### Provided material
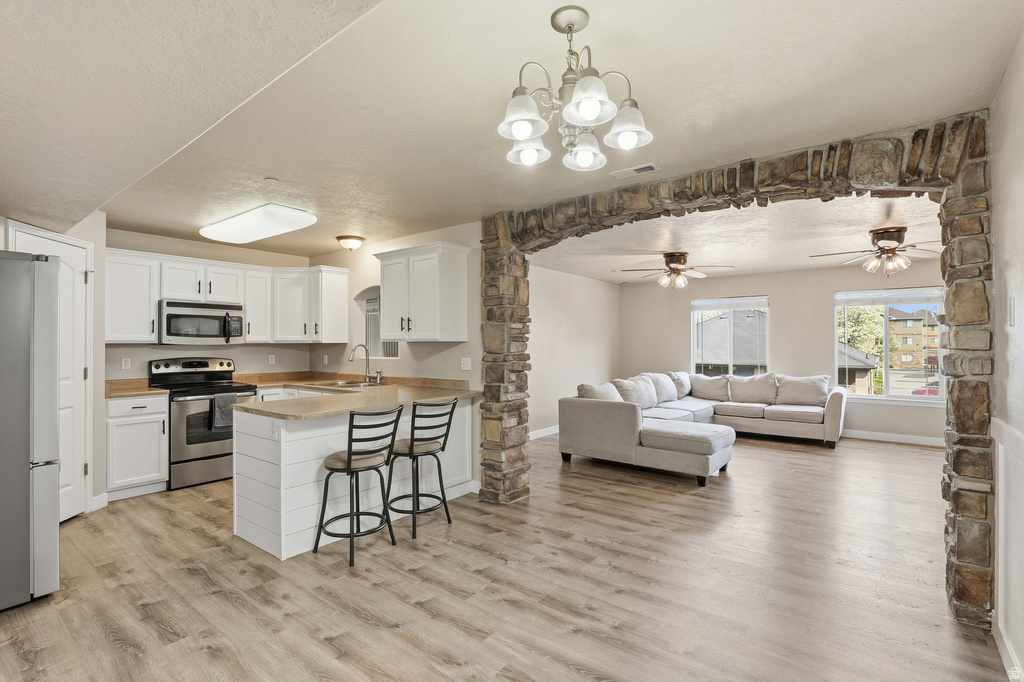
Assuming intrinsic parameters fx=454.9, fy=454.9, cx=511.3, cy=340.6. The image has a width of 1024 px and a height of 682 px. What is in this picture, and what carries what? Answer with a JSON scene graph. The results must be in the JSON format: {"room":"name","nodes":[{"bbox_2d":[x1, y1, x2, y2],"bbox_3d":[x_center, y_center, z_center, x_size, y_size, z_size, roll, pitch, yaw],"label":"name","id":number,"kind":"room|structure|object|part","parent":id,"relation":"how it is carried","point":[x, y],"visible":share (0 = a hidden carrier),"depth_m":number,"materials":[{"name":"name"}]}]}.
{"room":"kitchen","nodes":[
{"label":"kitchen","id":0,"kind":"room"},
{"bbox_2d":[4,205,104,517],"bbox_3d":[-3.459,0.147,3.280,0.762,2.463,0.904,0,-1,38],"label":"pantry wall","id":1,"kind":"structure","parent":0,"point":[97,239],"depth_m":3.70,"materials":[{"name":"white paint"}]},
{"bbox_2d":[11,223,92,518],"bbox_3d":[-3.334,0.315,3.285,0.100,2.101,0.762,0,0,-5],"label":"pantry door","id":2,"kind":"structure","parent":1,"relation":"in","point":[69,251],"depth_m":3.49,"materials":[{"name":"white paint"}]},
{"bbox_2d":[90,492,108,510],"bbox_3d":[-3.361,1.316,3.569,0.016,0.108,0.514,0,0,-2],"label":"baseboard","id":3,"kind":"structure","parent":1,"relation":"attached to","point":[97,498],"depth_m":3.70,"materials":[{"name":"white paint"}]},
{"bbox_2d":[106,227,311,383],"bbox_3d":[-3.426,0.135,4.937,0.136,2.422,2.615,0,-1,38],"label":"kitchen back wall","id":4,"kind":"structure","parent":0,"point":[239,348],"depth_m":4.99,"materials":[{"name":"beige paint"}]},
{"bbox_2d":[121,357,130,369],"bbox_3d":[-3.719,0.217,4.387,0.009,0.114,0.070,0,-1,38],"label":"wall outlet","id":5,"kind":"object","parent":4,"relation":"attached to","point":[123,364],"visible":0.98,"depth_m":4.38,"materials":[{"name":"white plastic"}]},
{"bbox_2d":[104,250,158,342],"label":"upper cabinet","id":6,"kind":"object","parent":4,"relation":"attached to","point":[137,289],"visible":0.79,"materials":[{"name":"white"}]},
{"bbox_2d":[102,248,347,345],"bbox_3d":[-3.018,-0.409,4.984,0.537,0.850,2.245,0,-1,38],"label":"upper cabinet","id":7,"kind":"object","parent":4,"relation":"attached to","point":[155,299],"visible":0.77,"depth_m":4.88,"materials":[{"name":"white paint"}]},
{"bbox_2d":[157,300,245,344],"bbox_3d":[-3.262,-0.181,4.759,0.459,0.425,0.752,0,-1,38],"label":"microwave","id":8,"kind":"object","parent":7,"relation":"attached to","point":[171,315],"visible":0.96,"depth_m":4.59,"materials":[{"name":"silver metal"}]},
{"bbox_2d":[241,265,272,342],"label":"upper cabinet","id":9,"kind":"object","parent":4,"relation":"attached to","point":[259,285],"visible":0.66,"depth_m":5.19,"materials":[{"name":"white wood"}]},
{"bbox_2d":[268,354,275,364],"bbox_3d":[-2.873,0.225,5.448,0.009,0.114,0.071,0,-1,38],"label":"wall socket","id":10,"kind":"object","parent":4,"relation":"attached to","point":[273,360],"visible":0.99,"depth_m":5.44,"materials":[{"name":"white plastic"}]},
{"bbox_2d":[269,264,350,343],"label":"upper cabinet","id":11,"kind":"object","parent":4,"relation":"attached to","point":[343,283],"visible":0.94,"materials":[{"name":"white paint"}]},
{"bbox_2d":[309,222,479,493],"bbox_3d":[-1.327,0.144,4.987,3.124,2.472,0.149,0,-1,38],"label":"kitchen side wall","id":12,"kind":"structure","parent":0,"point":[461,344],"depth_m":4.56,"materials":[{"name":"beige paint"}]},
{"bbox_2d":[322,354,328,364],"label":"wall socket","id":13,"kind":"object","parent":12,"relation":"attached to","point":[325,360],"visible":0.99,"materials":[{"name":"white plastic"}]},
{"bbox_2d":[351,286,398,359],"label":"window","id":14,"kind":"object","parent":12,"relation":"in","point":[361,305],"visible":0.49,"depth_m":5.34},
{"bbox_2d":[375,241,467,342],"bbox_3d":[-0.896,-0.431,4.428,0.942,0.873,0.371,0,-1,38],"label":"upper cabinet","id":15,"kind":"object","parent":12,"relation":"attached to","point":[383,273],"visible":1,"depth_m":4.22,"materials":[{"name":"white paint"}]},
{"bbox_2d":[460,357,471,370],"bbox_3d":[-0.427,0.212,4.209,0.109,0.114,0.018,0,-1,38],"label":"light switch","id":16,"kind":"object","parent":12,"relation":"attached to","point":[465,368],"visible":0.98,"depth_m":4.21,"materials":[{"name":"white plastic"}]},
{"bbox_2d":[0,427,1010,681],"bbox_3d":[0.859,1.417,4.020,7.264,0.100,9.481,0,-1,38],"label":"floor","id":17,"kind":"structure","parent":0,"point":[203,653],"depth_m":2.51,"materials":[{"name":"brown wood"}]},
{"bbox_2d":[0,251,60,610],"bbox_3d":[-2.953,0.453,2.340,0.874,1.786,0.859,0,-1,38],"label":"refrigerator","id":18,"kind":"object","parent":17,"relation":"on","point":[25,470],"visible":1,"depth_m":2.31,"materials":[{"name":"silver metal"}]},
{"bbox_2d":[105,392,168,501],"bbox_3d":[-3.512,0.936,4.194,0.658,0.890,0.450,0,-1,38],"label":"base cabinet","id":19,"kind":"object","parent":17,"relation":"on","point":[135,424],"visible":0.72,"depth_m":4.00,"materials":[{"name":"white paint"}]},
{"bbox_2d":[105,378,167,397],"bbox_3d":[-3.601,0.439,4.261,0.675,0.124,0.515,0,-1,38],"label":"countertop","id":20,"kind":"structure","parent":19,"relation":"on","point":[147,390],"depth_m":4.27,"materials":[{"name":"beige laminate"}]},
{"bbox_2d":[148,357,256,490],"bbox_3d":[-3.093,0.784,4.605,0.736,1.191,0.753,0,-1,38],"label":"stove","id":21,"kind":"object","parent":17,"relation":"on","point":[219,456],"visible":0.71,"depth_m":4.37,"materials":[{"name":"metal"}]},
{"bbox_2d":[209,393,239,431],"bbox_3d":[-2.766,0.685,4.402,0.064,0.330,0.235,0,-1,38],"label":"dish towel","id":22,"kind":"object","parent":21,"relation":"hanging from","point":[227,406],"visible":0.7,"depth_m":4.36,"materials":[{"name":"grey fabric"}]},
{"bbox_2d":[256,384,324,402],"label":"base cabinet","id":23,"kind":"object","parent":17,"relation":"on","point":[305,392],"visible":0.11,"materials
######
#### [Problem details]
Go through the material and set it down again exactly, but without any pictures.

#### [Response to this exercise]
Assuming intrinsic parameters fx=454.9, fy=454.9, cx=511.3, cy=340.6. The image has a width of 1024 px and a height of 682 px. What is in this picture, and what carries what? Answer with a JSON scene graph. The results must be in the JSON format: {"room":"name","nodes":[{"bbox_2d":[x1, y1, x2, y2],"bbox_3d":[x_center, y_center, z_center, x_size, y_size, z_size, roll, pitch, yaw],"label":"name","id":number,"kind":"room|structure|object|part","parent":id,"relation":"how it is carried","point":[x, y],"visible":share (0 = a hidden carrier),"depth_m":number,"materials":[{"name":"name"}]}]}.
{"room":"kitchen","nodes":[
{"label":"kitchen","id":0,"kind":"room"},
{"bbox_2d":[4,205,104,517],"bbox_3d":[-3.459,0.147,3.280,0.762,2.463,0.904,0,-1,38],"label":"pantry wall","id":1,"kind":"structure","parent":0,"point":[97,239],"depth_m":3.70,"materials":[{"name":"white paint"}]},
{"bbox_2d":[11,223,92,518],"bbox_3d":[-3.334,0.315,3.285,0.100,2.101,0.762,0,0,-5],"label":"pantry door","id":2,"kind":"structure","parent":1,"relation":"in","point":[69,251],"depth_m":3.49,"materials":[{"name":"white paint"}]},
{"bbox_2d":[90,492,108,510],"bbox_3d":[-3.361,1.316,3.569,0.016,0.108,0.514,0,0,-2],"label":"baseboard","id":3,"kind":"structure","parent":1,"relation":"attached to","point":[97,498],"depth_m":3.70,"materials":[{"name":"white paint"}]},
{"bbox_2d":[106,227,311,383],"bbox_3d":[-3.426,0.135,4.937,0.136,2.422,2.615,0,-1,38],"label":"kitchen back wall","id":4,"kind":"structure","parent":0,"point":[239,348],"depth_m":4.99,"materials":[{"name":"beige paint"}]},
{"bbox_2d":[121,357,130,369],"bbox_3d":[-3.719,0.217,4.387,0.009,0.114,0.070,0,-1,38],"label":"wall outlet","id":5,"kind":"object","parent":4,"relation":"attached to","point":[123,364],"visible":0.98,"depth_m":4.38,"materials":[{"name":"white plastic"}]},
{"bbox_2d":[104,250,158,342],"label":"upper cabinet","id":6,"kind":"object","parent":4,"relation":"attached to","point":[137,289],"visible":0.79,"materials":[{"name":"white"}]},
{"bbox_2d":[102,248,347,345],"bbox_3d":[-3.018,-0.409,4.984,0.537,0.850,2.245,0,-1,38],"label":"upper cabinet","id":7,"kind":"object","parent":4,"relation":"attached to","point":[155,299],"visible":0.77,"depth_m":4.88,"materials":[{"name":"white paint"}]},
{"bbox_2d":[157,300,245,344],"bbox_3d":[-3.262,-0.181,4.759,0.459,0.425,0.752,0,-1,38],"label":"microwave","id":8,"kind":"object","parent":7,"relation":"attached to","point":[171,315],"visible":0.96,"depth_m":4.59,"materials":[{"name":"silver metal"}]},
{"bbox_2d":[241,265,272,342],"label":"upper cabinet","id":9,"kind":"object","parent":4,"relation":"attached to","point":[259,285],"visible":0.66,"depth_m":5.19,"materials":[{"name":"white wood"}]},
{"bbox_2d":[268,354,275,364],"bbox_3d":[-2.873,0.225,5.448,0.009,0.114,0.071,0,-1,38],"label":"wall socket","id":10,"kind":"object","parent":4,"relation":"attached to","point":[273,360],"visible":0.99,"depth_m":5.44,"materials":[{"name":"white plastic"}]},
{"bbox_2d":[269,264,350,343],"label":"upper cabinet","id":11,"kind":"object","parent":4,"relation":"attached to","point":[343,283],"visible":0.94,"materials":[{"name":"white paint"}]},
{"bbox_2d":[309,222,479,493],"bbox_3d":[-1.327,0.144,4.987,3.124,2.472,0.149,0,-1,38],"label":"kitchen side wall","id":12,"kind":"structure","parent":0,"point":[461,344],"depth_m":4.56,"materials":[{"name":"beige paint"}]},
{"bbox_2d":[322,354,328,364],"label":"wall socket","id":13,"kind":"object","parent":12,"relation":"attached to","point":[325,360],"visible":0.99,"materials":[{"name":"white plastic"}]},
{"bbox_2d":[351,286,398,359],"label":"window","id":14,"kind":"object","parent":12,"relation":"in","point":[361,305],"visible":0.49,"depth_m":5.34},
{"bbox_2d":[375,241,467,342],"bbox_3d":[-0.896,-0.431,4.428,0.942,0.873,0.371,0,-1,38],"label":"upper cabinet","id":15,"kind":"object","parent":12,"relation":"attached to","point":[383,273],"visible":1,"depth_m":4.22,"materials":[{"name":"white paint"}]},
{"bbox_2d":[460,357,471,370],"bbox_3d":[-0.427,0.212,4.209,0.109,0.114,0.018,0,-1,38],"label":"light switch","id":16,"kind":"object","parent":12,"relation":"attached to","point":[465,368],"visible":0.98,"depth_m":4.21,"materials":[{"name":"white plastic"}]},
{"bbox_2d":[0,427,1010,681],"bbox_3d":[0.859,1.417,4.020,7.264,0.100,9.481,0,-1,38],"label":"floor","id":17,"kind":"structure","parent":0,"point":[203,653],"depth_m":2.51,"materials":[{"name":"brown wood"}]},
{"bbox_2d":[0,251,60,610],"bbox_3d":[-2.953,0.453,2.340,0.874,1.786,0.859,0,-1,38],"label":"refrigerator","id":18,"kind":"object","parent":17,"relation":"on","point":[25,470],"visible":1,"depth_m":2.31,"materials":[{"name":"silver metal"}]},
{"bbox_2d":[105,392,168,501],"bbox_3d":[-3.512,0.936,4.194,0.658,0.890,0.450,0,-1,38],"label":"base cabinet","id":19,"kind":"object","parent":17,"relation":"on","point":[135,424],"visible":0.72,"depth_m":4.00,"materials":[{"name":"white paint"}]},
{"bbox_2d":[105,378,167,397],"bbox_3d":[-3.601,0.439,4.261,0.675,0.124,0.515,0,-1,38],"label":"countertop","id":20,"kind":"structure","parent":19,"relation":"on","point":[147,390],"depth_m":4.27,"materials":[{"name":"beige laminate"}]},
{"bbox_2d":[148,357,256,490],"bbox_3d":[-3.093,0.784,4.605,0.736,1.191,0.753,0,-1,38],"label":"stove","id":21,"kind":"object","parent":17,"relation":"on","point":[219,456],"visible":0.71,"depth_m":4.37,"materials":[{"name":"metal"}]},
{"bbox_2d":[209,393,239,431],"bbox_3d":[-2.766,0.685,4.402,0.064,0.330,0.235,0,-1,38],"label":"dish towel","id":22,"kind":"object","parent":21,"relation":"hanging from","point":[227,406],"visible":0.7,"depth_m":4.36,"materials":[{"name":"grey fabric"}]},
{"bbox_2d":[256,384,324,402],"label":"base cabinet","id":23,"kind":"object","parent":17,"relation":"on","point":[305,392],"visible":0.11,"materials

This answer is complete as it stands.